2. "All Along the Watchtower" by Jimi Hendrix -- the soaring and ripping American guitar, lyrics by Bob Dylan. The cultural blend that is America exemplified by a black American man rising to top of a genre that had once been defined by whites. That doesn't always work like we want it to in America, but for once, in this man, it did. Just a great song....

3. "Nightswimming" by REM -- no song can evoke life growing up in a semi-rural America for me more than this. Everytime I ever heard this song in France, Singapore, Australia I was transported back to the warm humid evenings along the St. Croix, crickets chirping, the river, my friends. This IS my life put to music, it seems. The best of American adolescence.

4. "Tonight Tonight" by the Smashing Pumpkins (or several other of their songs). Maybe this is kinda the same era as Nightswimming, but again I think there's something that Smashing Pumpkins captured about the surging longing of American youth, a battle against the waves of cynicism and disenchantment that come from our life saturated in commercialism, and their brief and glorious glimpses of a world that is real and true.
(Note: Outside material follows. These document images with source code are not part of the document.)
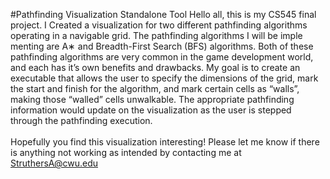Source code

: #Pathfinding Visualization Standalone Tool
Hello all, this is my CS545 final project. I Created a visualization for two different pathfinding algorithms operating in a navigable grid. The pathfinding algorithms I will be imple menting are A∗ and Breadth-First Search (BFS) algorithms. Both of these pathfinding algorithms are very common in the game development world, and each has it’s own benefits and drawbacks. My goal is to create an executable that allows the user to specify the dimensions of the grid, mark the start and finish for the algorithm, and mark certain cells as “walls”, making those “walled” cells unwalkable. The appropriate pathfinding information would update on the visualization as the user is stepped through the pathfinding execution.
<br><br>
Hopefully you find this visualization interesting! Please let me know if there is anything not working as intended by contacting me at StruthersA@cwu.edu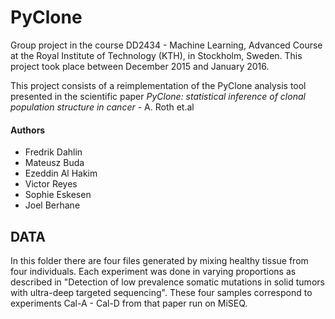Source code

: # PyClone 

Group project in the course DD2434 - Machine Learning, Advanced Course at the Royal Institute of Technology (KTH), in Stockholm, Sweden. This project took place between December 2015 and January 2016. 

This project consists of a reimplementation of the PyClone analysis tool presented in the scientific paper *PyClone: statistical inference of clonal population structure in cancer* - A. Roth et.al


#### Authors
* Fredrik Dahlin
* Mateusz Buda
* Ezeddin Al Hakim
* Victor Reyes
* Sophie Eskesen
* Joel Berhane


## DATA
In this folder there are four files generated by mixing healthy tissue from four individuals. Each experiment was done
in varying proportions as described in "Detection of low prevalence somatic mutations in solid tumors with ultra-deep 
targeted sequencing". These four samples correspond to experiments Cal-A - Cal-D from that paper run on MiSEQ.

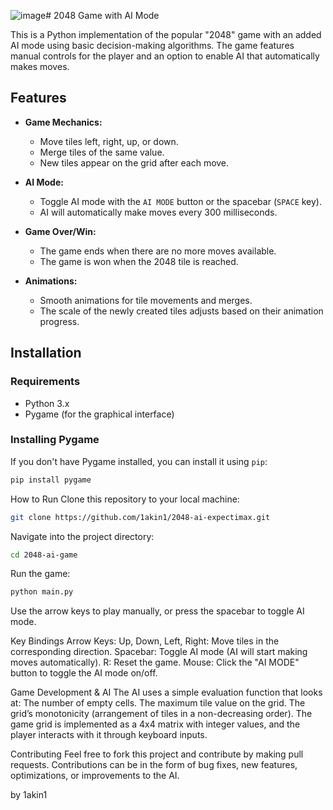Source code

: ![image](https://github.com/user-attachments/assets/e823a288-368c-4df7-9f0c-349647d3dc3e)# 2048 Game with AI Mode

This is a Python implementation of the popular "2048" game with an added AI mode using basic decision-making algorithms. The game features manual controls for the player and an option to enable AI that automatically makes moves.

## Features

- **Game Mechanics:**
  - Move tiles left, right, up, or down.
  - Merge tiles of the same value.
  - New tiles appear on the grid after each move.

- **AI Mode:**
  - Toggle AI mode with the `AI MODE` button or the spacebar (`SPACE` key).
  - AI will automatically make moves every 300 milliseconds.
  
- **Game Over/Win:**
  - The game ends when there are no more moves available.
  - The game is won when the 2048 tile is reached.

- **Animations:**
  - Smooth animations for tile movements and merges.
  - The scale of the newly created tiles adjusts based on their animation progress.

## Installation

### Requirements

- Python 3.x
- Pygame (for the graphical interface)

### Installing Pygame

If you don't have Pygame installed, you can install it using `pip`:

```bash
pip install pygame
```
How to Run
Clone this repository to your local machine:

```bash
git clone https://github.com/1akin1/2048-ai-expectimax.git
```
Navigate into the project directory:
```bash
cd 2048-ai-game
```

Run the game:

```bash
python main.py
```

Use the arrow keys to play manually, or press the spacebar to toggle AI mode.

Key Bindings
Arrow Keys:
Up, Down, Left, Right: Move tiles in the corresponding direction.
Spacebar: Toggle AI mode (AI will start making moves automatically).
R: Reset the game.
Mouse: Click the "AI MODE" button to toggle the AI mode on/off.

Game Development & AI
The AI uses a simple evaluation function that looks at:
The number of empty cells.
The maximum tile value on the grid.
The grid’s monotonicity (arrangement of tiles in a non-decreasing order).
The game grid is implemented as a 4x4 matrix with integer values, and the player interacts with it through keyboard inputs.

Contributing
Feel free to fork this project and contribute by making pull requests. Contributions can be in the form of bug fixes, new features, optimizations, or improvements to the AI.

by 1akin1
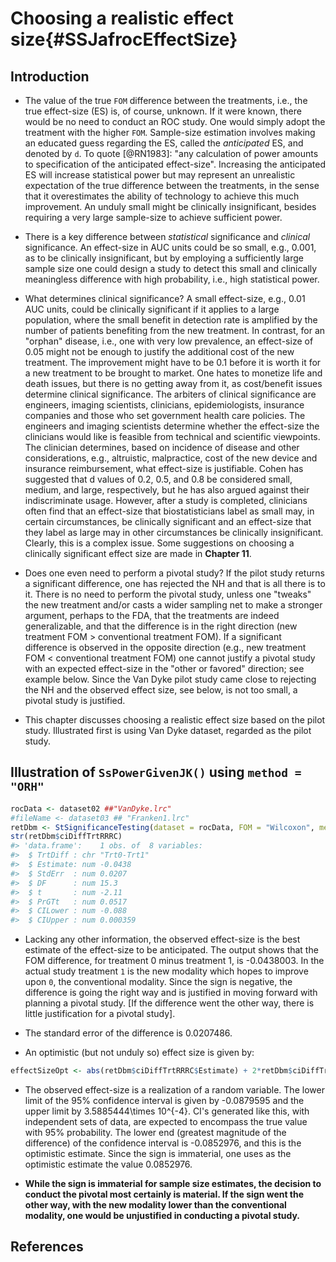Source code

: # Choosing a realistic effect size{#SSJafrocEffectSize}





## Introduction
* The value of the true `FOM` difference between the treatments, i.e., the true effect-size (ES) is, of course, unknown. If it were known, there would be no need to conduct an ROC study. One would simply adopt the treatment with the higher `FOM`. Sample-size estimation involves making an educated guess regarding the ES, called the *anticipated* ES, and denoted by `d`. To quote [@RN1983]: "any calculation of power amounts to specification of the anticipated effect-size". Increasing the anticipated ES  will increase statistical power but may represent an unrealistic expectation of the true difference between the treatments, in the sense that it overestimates the ability of technology to achieve this much improvement. An unduly small  might be clinically insignificant, besides requiring a very large sample-size to achieve sufficient power.

* There is a key difference between *statistical* significance and *clinical* significance. An effect-size in AUC units could be so small, e.g., 0.001, as to be clinically insignificant, but by employing a sufficiently large sample size one could design a study to detect this small and clinically meaningless difference with high probability, i.e., high statistical power.

* What determines clinical significance? A small effect-size, e.g., 0.01 AUC units, could be clinically significant if it applies to a large population, where the small benefit in detection rate is amplified by the number of patients benefiting from the new treatment. In contrast, for an "orphan" disease, i.e., one with very low prevalence, an effect-size of 0.05 might not be enough to justify the additional cost of the new treatment. The improvement might have to be 0.1 before it is worth it for a new treatment to be brought to market. One hates to monetize life and death issues, but there is no getting away from it, as cost/benefit issues determine clinical significance. The arbiters of clinical significance are engineers, imaging scientists, clinicians, epidemiologists, insurance companies and those who set government health care policies. The engineers and imaging scientists determine whether the effect-size the clinicians would like is feasible from technical and scientific viewpoints. The clinician determines, based on incidence of disease and other considerations, e.g., altruistic, malpractice, cost of the new device and insurance reimbursement, what effect-size is justifiable. Cohen has suggested that d values of 0.2, 0.5, and 0.8 be considered small, medium, and large, respectively, but he has also argued against their indiscriminate usage. However, after a study is completed, clinicians often find that an effect-size that biostatisticians label as small may, in certain circumstances, be clinically significant and an effect-size that they label as large may in other circumstances be clinically insignificant. Clearly, this is a complex issue. Some suggestions on choosing a clinically significant effect size are made in **Chapter 11**.

* Does one even need to perform a pivotal study? If the pilot study returns a significant difference, one has rejected the NH and that is all there is to it. There is no need to perform the pivotal study, unless one "tweaks" the new treatment and/or casts a wider sampling net to make a stronger argument, perhaps to the FDA, that the treatments are indeed generalizable, and that the difference is in the right direction (new treatment FOM > conventional treatment FOM). If a significant difference is observed in the opposite direction (e.g., new treatment FOM < conventional treatment FOM) one cannot justify a pivotal study with an expected effect-size in the "other or favored" direction; see example below. Since the Van Dyke pilot study came close to rejecting the NH and the observed effect size, see below, is not too small, a pivotal study is justified.  

* This chapter discusses choosing a realistic effect size based on the pilot study. Illustrated first is using Van Dyke dataset, regarded as the pilot study.

## Illustration of `SsPowerGivenJK()` using `method = "ORH"`

```r
rocData <- dataset02 ##"VanDyke.lrc"
#fileName <- dataset03 ## "Franken1.lrc"
retDbm <- StSignificanceTesting(dataset = rocData, FOM = "Wilcoxon", method = "DBMH")
str(retDbm$ciDiffTrtRRRC)
#> 'data.frame':	1 obs. of  8 variables:
#>  $ TrtDiff : chr "Trt0-Trt1"
#>  $ Estimate: num -0.0438
#>  $ StdErr  : num 0.0207
#>  $ DF      : num 15.3
#>  $ t       : num -2.11
#>  $ PrGTt   : num 0.0517
#>  $ CILower : num -0.088
#>  $ CIUpper : num 0.000359
```

* Lacking any other information, the observed effect-size is the best estimate of the effect-size to be anticipated. The output shows that the FOM difference, for treatment 0 minus treatment 1, is -0.0438003. In the actual study treatment `1` is the new modality which hopes to improve upon `0`, the conventional modality. Since the sign is negative, the difference is going the right way and is justified in moving forward with planning a pivotal study. [If the difference went the other way, there is little justification for a pivotal study]. 

* The standard error of the difference is 0.0207486.

* An optimistic (but not unduly so) effect size is given by: 


```r
effectSizeOpt <- abs(retDbm$ciDiffTrtRRRC$Estimate) + 2*retDbm$ciDiffTrtRRRC$StdErr
```

* The observed effect-size is a realization of a random variable. The lower limit of the 95% confidence interval is given by -0.0879595 and the upper limit by 3.5885444\times 10^{-4}. CI's generated like this, with independent sets of data, are expected to encompass the true value with 95% probability. The lower end (greatest magnitude of the difference) of the confidence interval is -0.0852976, and this is the optimistic estimate. Since the sign is immaterial, one uses as the optimistic estimate the value 0.0852976. 

* **While the sign is immaterial for sample size estimates, the decision to conduct the pivotal most certainly is material. If the sign went the other way, with the new modality lower than the conventional modality, one would be unjustified in conducting a pivotal study.**  

## References



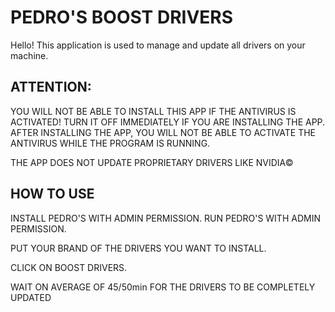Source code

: # PEDRO'S BOOST DRIVERS

Hello! This application is used to manage and update all drivers on your machine.


## ATTENTION:


YOU WILL NOT BE ABLE TO INSTALL THIS APP IF THE ANTIVIRUS IS ACTIVATED! TURN IT OFF IMMEDIATELY IF YOU ARE INSTALLING THE APP.   AFTER INSTALLING THE APP, YOU WILL NOT BE ABLE TO ACTIVATE THE ANTIVIRUS WHILE THE PROGRAM IS RUNNING.

THE APP DOES NOT UPDATE PROPRIETARY DRIVERS LIKE NVIDIA©

## HOW TO USE

INSTALL PEDRO'S WITH ADMIN PERMISSION.
RUN PEDRO'S WITH ADMIN PERMISSION.

PUT YOUR BRAND OF THE DRIVERS YOU WANT TO INSTALL.

CLICK ON BOOST DRIVERS.

WAIT ON AVERAGE OF 45/50min FOR THE DRIVERS TO BE COMPLETELY UPDATED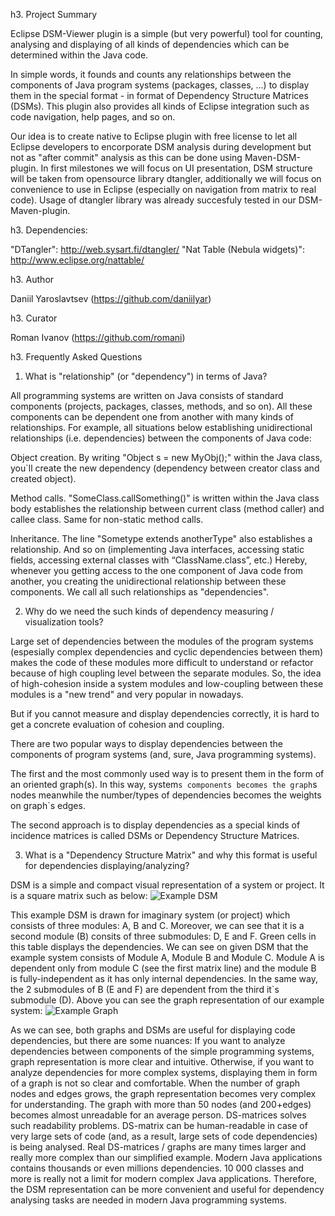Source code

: h3. Project Summary

Eclipse DSM-Viewer plugin is a simple (but very powerful) tool for counting, analysing and displaying of all kinds of dependencies which can be determined within the Java code.

In simple words, it founds and counts any relationships between the components of Java program systems (packages, classes, ...) to display them in the special format - in format of Dependency Structure Matrices (DSMs). This plugin also provides all kinds of Eclipse integration such as code navigation, help pages, and so on.

Our idea is to create native to Eclipse plugin with free license to let all Eclipse developers to encorporate DSM analysis during development but not as "after commit" analysis as this can be done using Maven-DSM-plugin. In first milestones we will focus on UI presentation, DSM structure will be taken from opensource library dtangler, additionally we will focus on convenience to use in Eclipse (especially on navigation from matrix to real code). Usage of dtangler library was already succesfuly tested in our DSM-Maven-plugin.

h3. Dependencies:

"DTangler": http://web.sysart.fi/dtangler/
"Nat Table (Nebula widgets)": http://www.eclipse.org/nattable/

h3. Author

Daniil Yaroslavtsev (https://github.com/daniilyar)

h3. Curator

Roman Ivanov (https://github.com/romani) 

h3. Frequently Asked Questions

1. What is "relationship" (or "dependency") in terms of Java?

All programming systems are written on Java consists of standard components (projects, packages, classes, methods, and so on). All these components can be dependent one from another with many kinds of relationships. For example, all situations below establishing unidirectional relationships (i.e. dependencies) between the components of Java code:

Object creation. By writing "Object s = new MyObj();" within the Java class, you`ll create the new dependency (dependency between creator class and created object).

Method calls. "SomeClass.callSomething()" is written within the Java class body
establishes the relationship between current class (method caller) and callee class. Same for non-static method calls.

Inheritance. The line "Sometype extends anotherType" also establishes a relationship.
And so on (implementing Java interfaces, accessing static fields, accessing external classes with “ClassName.class”, etc.)
Hereby, whenever you getting access to the one component of Java code from another, you creating the unidirectional relationship between these components. We call all such relationships as "dependencies".

2. Why do we need the such kinds of dependency measuring / visualization tools?

Large set of dependencies between the modules of the program systems (espesially complex dependencies and cyclic dependencies between them) makes the code of these modules more difficult to understand or refactor because of high coupling level between the separate modules. So, the idea of high-cohesion inside a system modules and low-coupling between these modules is a "new trend" and very popular in nowadays. 

But if you cannot measure and display dependencies correctly, it is hard to get a concrete evaluation of cohesion and coupling.

There are two popular ways to display dependencies between the components of program systems (and, sure, Java programming systems).

The first and the most commonly used way is to present them in the form of an oriented graph(s). In this way, system`s components becomes the graph`s nodes meanwhile the number/types of dependencies becomes the weights on graph`s edges.

The second approach is to display dependencies as a special kinds of incidence matrices is called DSMs or Dependency Structure Matrices.

3. What is a "Dependency Structure Matrix" and why this format is useful for dependencies displaying/analyzing?

DSM is a simple and compact visual representation of a system or project. It is a square matrix such as below:
![Example DSM](https://raw.github.com/daniilyar/Eclipse-DSM-viewer/gh-pages/images/exampleDSM.png)

This example DSM is drawn for imaginary system (or project) which consists of three modules: A, B and C. Moreover, we can see that it is a second module (B) consits of three submodules: D, E and F. Green cells in this table displays the dependencies. 
We can see on given DSM that the example system consists of Module A, Module B and Module C. Module A is dependent only from module C (see the first matrix line) and the module B is fully-independent as it has only internal dependencies. In the same way, the 2 submodules of B (E and F) are dependent from the third it`s submodule (D).
Above you can see the graph representation of our example system:
![Example Graph](https://raw.github.com/daniilyar/Eclipse-DSM-viewer/gh-pages/images/exampleGRAPH.png)

As we can see, both graphs and DSMs are useful for displaying code dependencies, but there are some nuances:
If you want to analyze dependencies between components of the simple programming systems, graph representation is more clear and intuitive. Otherwise, if you want to analyze dependencies for more complex systems, displaying them in form of a graph is not so clear and comfortable. When the number of graph nodes and edges grows, the graph representation becomes very complex for understanding. The graph with more than 50 nodes (and 200+edges) becomes almost unreadable for an average person.
DS-matrices solves such readability problems. DS-matrix can be human-readable in case of very large sets of code (and, as a result, large sets of code dependencies) is being analysed.
Real DS-matrices / graphs are many times larger and really more complex than our simplified example. Modern Java applications contains thousands or even millions dependencies. 10 000 classes and more is really not a limit for modern complex Java applications. Therefore, the DSM representation can be more convenient and useful for dependency analysing tasks are needed in modern Java programming systems.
5. "Rebel Yell" by Billy Idol. For me, Billy Idol has the swagger of a cowboy, the glam of the 1980s, the curling lip of Elvis, and the dirty mind of Hugh Hefner. That's like a recipe for good all-American fun. I love this song!

Well, I'm sure I could come up with other songs, probably even better songs. But in the span of a few minutes this is what pops into my mind. Anyone got anything to add?

PS....It's a few minutes later and I'm still thinking about this. I also add
Tom Petty (pretty much all his songs),
Prince (most of his songs, which I've come to like a lot more since returning to MN. They're so badass and clever...),
"Stacey's Mom" by Fountains of Wayne for capturing something so deliciously likeable about American suburbia.
"Milk and Cereal" by G Love and Special Sauce -- I'm not a fan of G Love but what's more American than Milk and Cereal?
And finally ('cause I gotta stop somewhere) "Proud Mary", especially the rockin' version by Ike and Tina Turner.